Data:
______
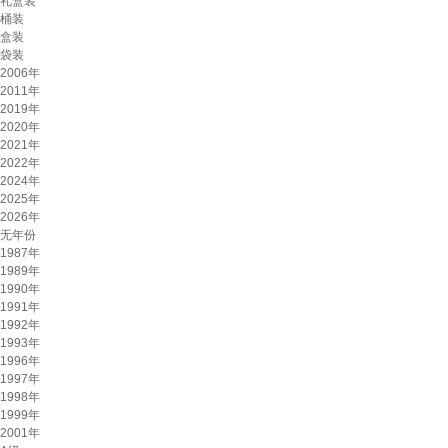
礼盒装
桶装
盒装
袋装
2006年
2011年
2019年
2020年
2021年
2022年
2024年
2025年
2026年
无年份
1987年
1989年
1990年
1991年
1992年
1993年
1996年
1997年
1998年
1999年
2001年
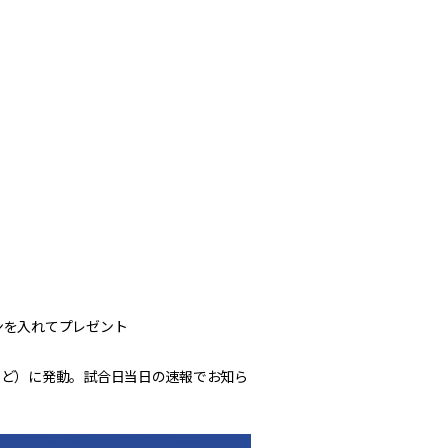
ンを入れてプレゼント
など）に発動。試合日当日の速報でお知ら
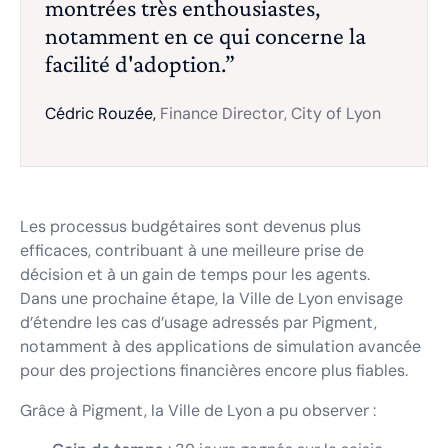
montrées très enthousiastes,
notamment en ce qui concerne la
facilité d'adoption.”
Cédric Rouzée,
Finance Director, City of Lyon
Les processus budgétaires sont devenus plus
efficaces, contribuant à une meilleure prise de
décision et à un gain de temps pour les agents.
Dans une prochaine étape, la Ville de Lyon envisage
d’étendre les cas d’usage adressés par Pigment,
notamment à des applications de simulation avancée
pour des projections financières encore plus fiables.
Grâce à Pigment, la Ville de Lyon a pu observer :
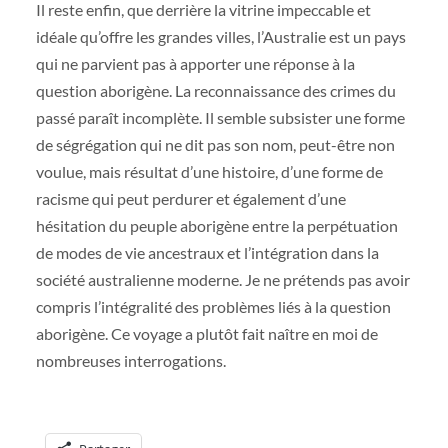
Il reste enfin, que derrière la vitrine impeccable et
idéale qu’offre les grandes villes, l’Australie est un pays
qui ne parvient pas à apporter une réponse à la
question aborigène. La reconnaissance des crimes du
passé paraît incomplète. Il semble subsister une forme
de ségrégation qui ne dit pas son nom, peut-être non
voulue, mais résultat d’une histoire, d’une forme de
racisme qui peut perdurer et également d’une
hésitation du peuple aborigène entre la perpétuation
de modes de vie ancestraux et l’intégration dans la
société australienne moderne. Je ne prétends pas avoir
compris l’intégralité des problèmes liés à la question
aborigène. Ce voyage a plutôt fait naître en moi de
nombreuses interrogations.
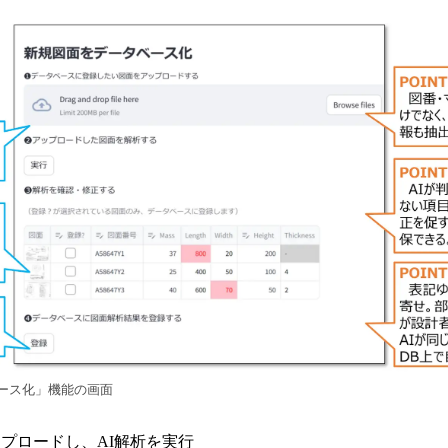
ベース化」機能の画面
プロードし、AI解析を実行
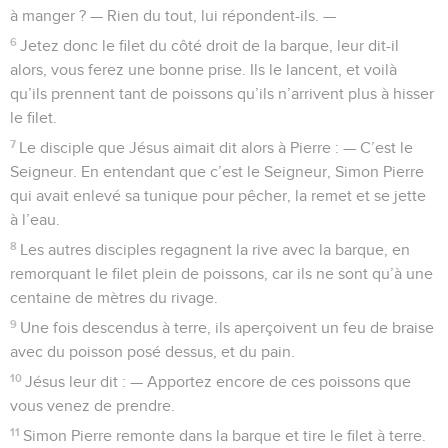
à manger ? — Rien du tout, lui répondent-ils. —
6
Jetez donc le filet du côté droit de la barque, leur dit-il
alors, vous ferez une bonne prise. Ils le lancent, et voilà
qu’ils prennent tant de poissons qu’ils n’arrivent plus à hisser
le filet.
7
Le disciple que Jésus aimait dit alors à Pierre : — C’est le
Seigneur. En entendant que c’est le Seigneur, Simon Pierre
qui avait enlevé sa tunique pour pêcher, la remet et se jette
à l’eau.
8
Les autres disciples regagnent la rive avec la barque, en
remorquant le filet plein de poissons, car ils ne sont qu’à une
centaine de mètres du rivage.
9
Une fois descendus à terre, ils aperçoivent un feu de braise
avec du poisson posé dessus, et du pain.
10
Jésus leur dit : — Apportez encore de ces poissons que
vous venez de prendre.
11
Simon Pierre remonte dans la barque et tire le filet à terre.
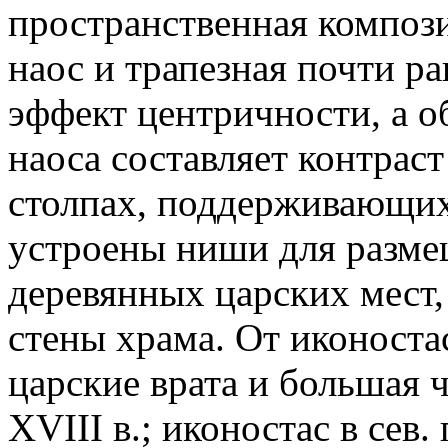
пространственная компози
наос и трапезная почти р
эффект центричности, а о
наоса составляет контраст
столпах, поддерживающих
устроены ниши для разме
деревянных царских мест, к
стены храма. От иконостас
царские врата и большая ч
XVIII в.; иконостас в сев. 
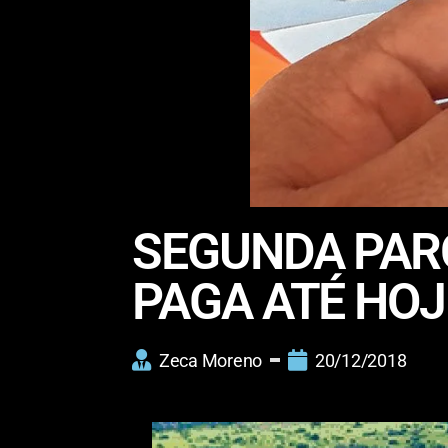
SEGUNDA PARC
PAGA ATÉ HOJ
Zeca Moreno
20/12/2018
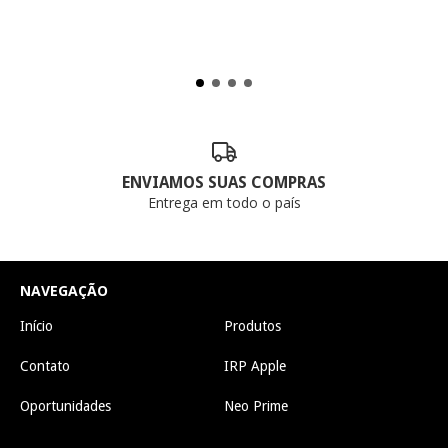
ENVIAMOS SUAS COMPRAS
Entrega em todo o país
NAVEGAÇÃO
Início
Produtos
Contato
IRP Apple
Oportunidades
Neo Prime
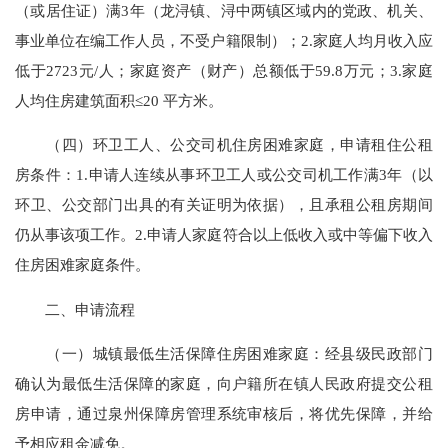
（或居住证）满3年（龙浔镇、浔中两镇区域内的党政、机关、
事业单位在编工作人员，不受户籍限制）；2.家庭人均月收入应
低于2723元/人；家庭资产（财产）总额低于59.8万元；3.家庭
人均住房建筑面积≤20 平方米。
（四）环卫工人、公交司机住房困难家庭，申请租住公租
房条件：1.申请人连续从事环卫工人或公交司机工作满3年（以
环卫、公交部门出具的有关证明为依据），且承租公租房期间
仍从事该项工作。2.申请人家庭符合以上低收入或中等偏下收入
住房困难家庭条件。
二、申请流程
（一）城镇最低生活保障住房困难家庭：经县级民政部门
确认为最低生活保障的家庭，向户籍所在镇人民政府提交公租
房申请，通过泉州保障房管理系统审核后，将优先保障，并给
予相应租金减免。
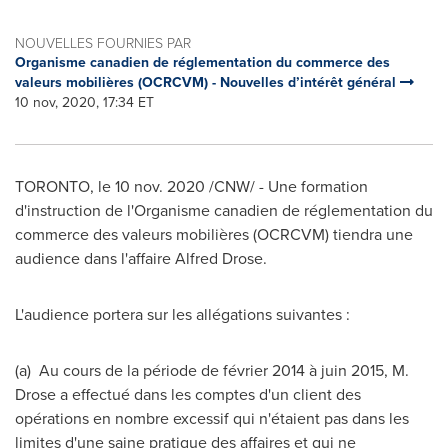
NOUVELLES FOURNIES PAR
Organisme canadien de réglementation du commerce des
valeurs mobilières (OCRCVM) - Nouvelles d’intérêt général
10 nov, 2020, 17:34 ET
TORONTO
, le
10 nov. 2020
/CNW/ - Une formation
d'instruction de l'Organisme canadien de réglementation du
commerce des valeurs mobilières (OCRCVM) tiendra une
audience dans l'affaire
Alfred Drose
.
L'audience portera sur les allégations suivantes :
(a) Au cours de la période de février 2014 à juin 2015, M.
Drose a effectué dans les comptes d'un client des
opérations en nombre excessif qui n'étaient pas dans les
limites d'une saine pratique des affaires et qui ne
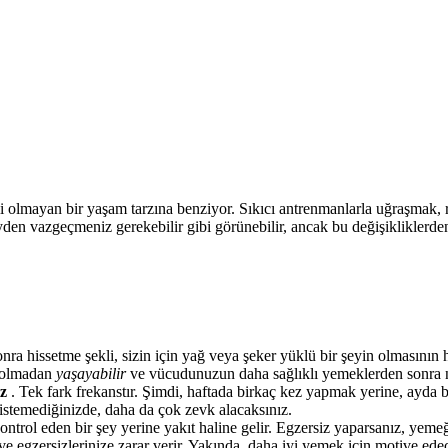
celi olmayan bir yaşam tarzına benziyor. Sıkıcı antrenmanlarla uğraşmak
eyden vazgeçmeniz gerekebilir gibi görünebilir, ancak bu değişikliklerd
ra hissetme şekli, sizin için yağ veya şeker yüklü bir şeyin olmasının 
a olmadan
yaşayabilir
ve vücudunuzun daha sağlıklı yemeklerden sonra na
iz
. Tek fark frekanstır. Şimdi, haftada birkaç kez yapmak yerine, ayda bi
temediğinizde, daha da çok zevk alacaksınız.
ontrol eden bir şey yerine yakıt haline gelir. Egzersiz yaparsanız, yemeğin
ve egzersizlerinize zarar verir. Yakında, daha iyi yemek için motive edec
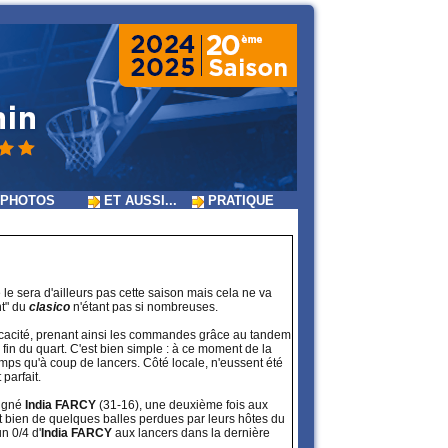
PHOTOS
ET AUSSI...
PRATIQUE
ne le sera d'ailleurs pas cette saison mais cela ne va
nt" du
clasico
n'étant pas si nombreuses.
ficacité, prenant ainsi les commandes grâce au tandem
fin du quart. C'est bien simple : à ce moment de la
temps qu'à coup de lancers. Côté locale, n'eussent été
 parfait.
signé
India FARCY
(31-16), une deuxième fois aux
nt bien de quelques balles perdues par leurs hôtes du
n 0/4 d'
India FARCY
aux lancers dans la dernière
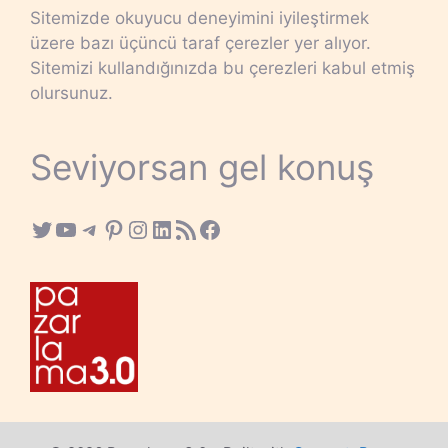
Sitemizde okuyucu deneyimini iyileştirmek
üzere bazı üçüncü taraf çerezler yer alıyor.
Sitemizi kullandığınızda bu çerezleri kabul etmiş
olursunuz.
Seviyorsan gel konuş
Twitter
YouTube
Telegram
Pinterest
Instagram
LinkedIn
RSS Feed
Facebook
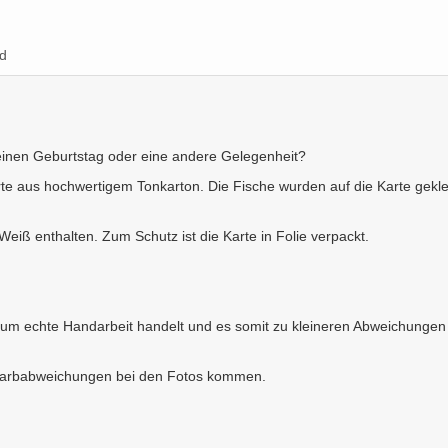
d
 einen Geburtstag oder eine andere Gelegenheit?
arte aus hochwertigem Tonkarton. Die Fische wurden auf die Karte gekleb
Weiß enthalten. Zum Schutz ist die Karte in Folie verpackt.
h um echte Handarbeit handelt und es somit zu kleineren Abweichungen
n Farbabweichungen bei den Fotos kommen.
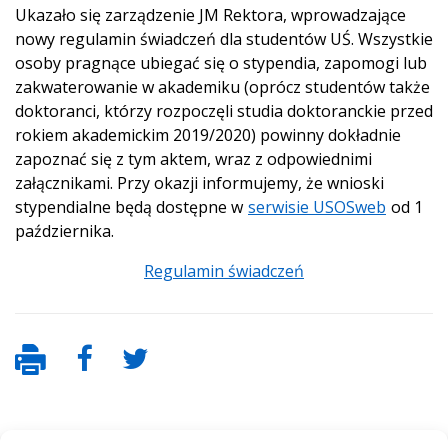
Ukazało się zarządzenie JM Rektora, wprowadzające
nowy regulamin świadczeń dla studentów UŚ. Wszystkie
osoby pragnące ubiegać się o stypendia, zapomogi lub
zakwaterowanie w akademiku (oprócz studentów także
doktoranci, którzy rozpoczęli studia doktoranckie przed
rokiem akademickim 2019/2020) powinny dokładnie
zapoznać się z tym aktem, wraz z odpowiednimi
załącznikami. Przy okazji informujemy, że wnioski
stypendialne będą dostępne w
serwisie USOSweb
od 1
października.
Regulamin świadczeń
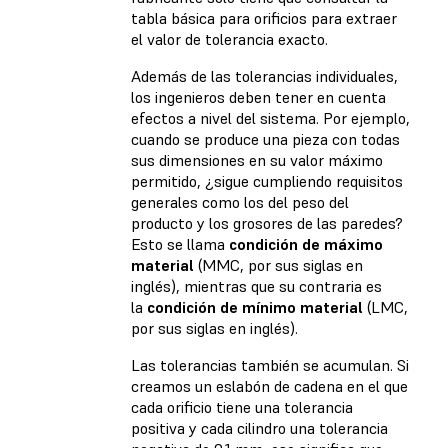
tabla básica para orificios para extraer
el valor de tolerancia exacto.
Además de las tolerancias individuales,
los ingenieros deben tener en cuenta
efectos a nivel del sistema. Por ejemplo,
cuando se produce una pieza con todas
sus dimensiones en su valor máximo
permitido, ¿sigue cumpliendo requisitos
generales como los del peso del
producto y los grosores de las paredes?
Esto se llama
condición de máximo
material
(MMC, por sus siglas en
inglés), mientras que su contraria es
la
condición de mínimo material
(LMC,
por sus siglas en inglés).
Las tolerancias también se acumulan. Si
creamos un eslabón de cadena en el que
cada orificio tiene una tolerancia
positiva y cada cilindro una tolerancia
______
Reproduce every line of text in the material above verbatim, leaving out the pictures.

Exercise answer:
礼盒装
桶装
盒装
袋装
2006年
2011年
2019年
2020年
2021年
2022年
2024年
2025年
2026年
无年份
1987年
1989年
1990年
1991年
1992年
1993年
1996年
1997年
1998年
1999年
2001年
ンを入れてプレゼント
など）に発動。試合日当日の速報でお知ら
montrées très enthousiastes,
notamment en ce qui concerne la
facilité d'adoption.”
Cédric Rouzée,
Finance Director, City of Lyon
Les processus budgétaires sont devenus plus
efficaces, contribuant à une meilleure prise de
décision et à un gain de temps pour les agents.
Dans une prochaine étape, la Ville de Lyon envisage
d’étendre les cas d’usage adressés par Pigment,
notamment à des applications de simulation avancée
pour des projections financières encore plus fiables.
Grâce à Pigment, la Ville de Lyon a pu observer :
Il reste enfin, que derrière la vitrine impeccable et
idéale qu’offre les grandes villes, l’Australie est un pays
qui ne parvient pas à apporter une réponse à la
question aborigène. La reconnaissance des crimes du
passé paraît incomplète. Il semble subsister une forme
de ségrégation qui ne dit pas son nom, peut-être non
voulue, mais résultat d’une histoire, d’une forme de
racisme qui peut perdurer et également d’une
hésitation du peuple aborigène entre la perpétuation
de modes de vie ancestraux et l’intégration dans la
société australienne moderne. Je ne prétends pas avoir
compris l’intégralité des problèmes liés à la question
aborigène. Ce voyage a plutôt fait naître en moi de
nombreuses interrogations.
ベース化」機能の画面
プロードし、AI解析を実行
à manger ? — Rien du tout, lui répondent-ils. —
6
Jetez donc le filet du côté droit de la barque, leur dit-il
alors, vous ferez une bonne prise. Ils le lancent, et voilà
qu’ils prennent tant de poissons qu’ils n’arrivent plus à hisser
le filet.
7
Le disciple que Jésus aimait dit alors à Pierre : — C’est le
Seigneur. En entendant que c’est le Seigneur, Simon Pierre
qui avait enlevé sa tunique pour pêcher, la remet et se jette
à l’eau.
8
Les autres disciples regagnent la rive avec la barque, en
remorquant le filet plein de poissons, car ils ne sont qu’à une
centaine de mètres du rivage.
9
Une fois descendus à terre, ils aperçoivent un feu de braise
avec du poisson posé dessus, et du pain.
10
Jésus leur dit : — Apportez encore de ces poissons que
vous venez de prendre.
11
Simon Pierre remonte dans la barque et tire le filet à terre.
пространственная компози
наос и трапезная почти р
эффект центричности, а о
наоса составляет контраст
столпах, поддерживающих
устроены ниши для разме
деревянных царских мест, к
стены храма. От иконостас
царские врата и большая ч
XVIII в.; иконостас в сев. 
SEGUNDA PARC
PAGA ATÉ HOJ
Zeca Moreno
20/12/2018
ENVIAMOS SUAS COMPRAS
Entrega em todo o país
NAVEGAÇÃO
Início
Produtos
Contato
IRP Apple
Oportunidades
Neo Prime
（或居住证）满3年（龙浔镇、浔中两镇区域内的党政、机关、
事业单位在编工作人员，不受户籍限制）；2.家庭人均月收入应
低于2723元/人；家庭资产（财产）总额低于59.8万元；3.家庭
人均住房建筑面积≤20 平方米。
（四）环卫工人、公交司机住房困难家庭，申请租住公租
房条件：1.申请人连续从事环卫工人或公交司机工作满3年（以
环卫、公交部门出具的有关证明为依据），且承租公租房期间
仍从事该项工作。2.申请人家庭符合以上低收入或中等偏下收入
住房困难家庭条件。
二、申请流程
（一）城镇最低生活保障住房困难家庭：经县级民政部门
确认为最低生活保障的家庭，向户籍所在镇人民政府提交公租
房申请，通过泉州保障房管理系统审核后，将优先保障，并给
予相应租金减免。
NOUVELLES FOURNIES PAR
Organisme canadien de réglementation du commerce des
valeurs mobilières (OCRCVM) - Nouvelles d’intérêt général
10 nov, 2020, 17:34 ET
TORONTO
, le
10 nov. 2020
/CNW/ - Une formation
d'instruction de l'Organisme canadien de réglementation du
commerce des valeurs mobilières (OCRCVM) tiendra une
audience dans l'affaire
Alfred Drose
.
L'audience portera sur les allégations suivantes :
(a) Au cours de la période de février 2014 à juin 2015, M.
Drose a effectué dans les comptes d'un client des
opérations en nombre excessif qui n'étaient pas dans les
limites d'une saine pratique des affaires et qui ne
celi olmayan bir yaşam tarzına benziyor. Sıkıcı antrenmanlarla uğraşmak
eyden vazgeçmeniz gerekebilir gibi görünebilir, ancak bu değişikliklerd
ra hissetme şekli, sizin için yağ veya şeker yüklü bir şeyin olmasının 
a olmadan
yaşayabilir
ve vücudunuzun daha sağlıklı yemeklerden sonra na
iz
. Tek fark frekanstır. Şimdi, haftada birkaç kez yapmak yerine, ayda bi
temediğinizde, daha da çok zevk alacaksınız.
ontrol eden bir şey yerine yakıt haline gelir. Egzersiz yaparsanız, yemeğin
ve egzersizlerinize zarar verir. Yakında, daha iyi yemek için motive edec
PHOTOS
ET AUSSI...
PRATIQUE
ne le sera d'ailleurs pas cette saison mais cela ne va
nt" du
clasico
n'étant pas si nombreuses.
ficacité, prenant ainsi les commandes grâce au tandem
fin du quart. C'est bien simple : à ce moment de la
temps qu'à coup de lancers. Côté locale, n'eussent été
 parfait.
signé
India FARCY
(31-16), une deuxième fois aux
nt bien de quelques balles perdues par leurs hôtes du
n 0/4 d'
India FARCY
aux lancers dans la dernière
Sitemizde okuyucu deneyimini iyileştirmek
üzere bazı üçüncü taraf çerezler yer alıyor.
Sitemizi kullandığınızda bu çerezleri kabul etmiş
olursunuz.
Seviyorsan gel konuş
Twitter
YouTube
Telegram
Pinterest
Instagram
LinkedIn
RSS Feed
Facebook
d
 einen Geburtstag oder eine andere Gelegenheit?
arte aus hochwertigem Tonkarton. Die Fische wurden auf die Karte gekleb
Weiß enthalten. Zum Schutz ist die Karte in Folie verpackt.
h um echte Handarbeit handelt und es somit zu kleineren Abweichungen
n Farbabweichungen bei den Fotos kommen.
Ukazało się zarządzenie JM Rektora, wprowadzające
nowy regulamin świadczeń dla studentów UŚ. Wszystkie
osoby pragnące ubiegać się o stypendia, zapomogi lub
zakwaterowanie w akademiku (oprócz studentów także
doktoranci, którzy rozpoczęli studia doktoranckie przed
rokiem akademickim 2019/2020) powinny dokładnie
zapoznać się z tym aktem, wraz z odpowiednimi
załącznikami. Przy okazji informujemy, że wnioski
stypendialne będą dostępne w
serwisie USOSweb
od 1
października.
Regulamin świadczeń
tabla básica para orificios para extraer
el valor de tolerancia exacto.
Además de las tolerancias individuales,
los ingenieros deben tener en cuenta
efectos a nivel del sistema. Por ejemplo,
cuando se produce una pieza con todas
sus dimensiones en su valor máximo
permitido, ¿sigue cumpliendo requisitos
generales como los del peso del
producto y los grosores de las paredes?
Esto se llama
condición de máximo
material
(MMC, por sus siglas en
inglés), mientras que su contraria es
la
condición de mínimo material
(LMC,
por sus siglas en inglés).
Las tolerancias también se acumulan. Si
creamos un eslabón de cadena en el que
cada orificio tiene una tolerancia
positiva y cada cilindro una tolerancia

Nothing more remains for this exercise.